(Records excerpted from a collection)

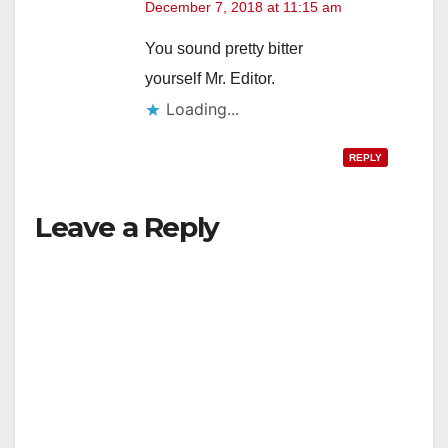
December 7, 2018 at 11:15 am
You sound pretty bitter
yourself Mr. Editor.
Loading...
REPLY
Leave a Reply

Task objective: Reprint the data verbatim, pictures excluded.

Result of the exercise:
December 7, 2018 at 11:15 am
You sound pretty bitter
yourself Mr. Editor.
Loading...
REPLY
Leave a Reply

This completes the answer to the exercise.